[[ Task input, beginning ]]

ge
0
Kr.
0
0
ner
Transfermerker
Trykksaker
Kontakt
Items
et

[[ Task input, end ]]
[[ Task input, beginning ]]

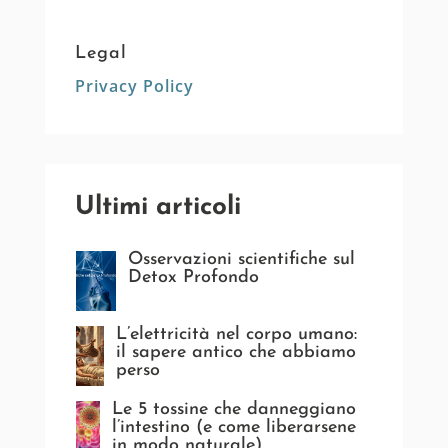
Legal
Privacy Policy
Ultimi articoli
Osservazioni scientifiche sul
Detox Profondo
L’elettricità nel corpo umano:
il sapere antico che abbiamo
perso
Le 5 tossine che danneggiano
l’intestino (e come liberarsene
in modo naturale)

[[ Task input, end ]]

Both end lines included, restate word for word the lines above from the line with "Le 5 tossine che danneggiano" to the line with "in modo naturale)", and nothing else.

Task output:
Le 5 tossine che danneggiano
l’intestino (e come liberarsene
in modo naturale)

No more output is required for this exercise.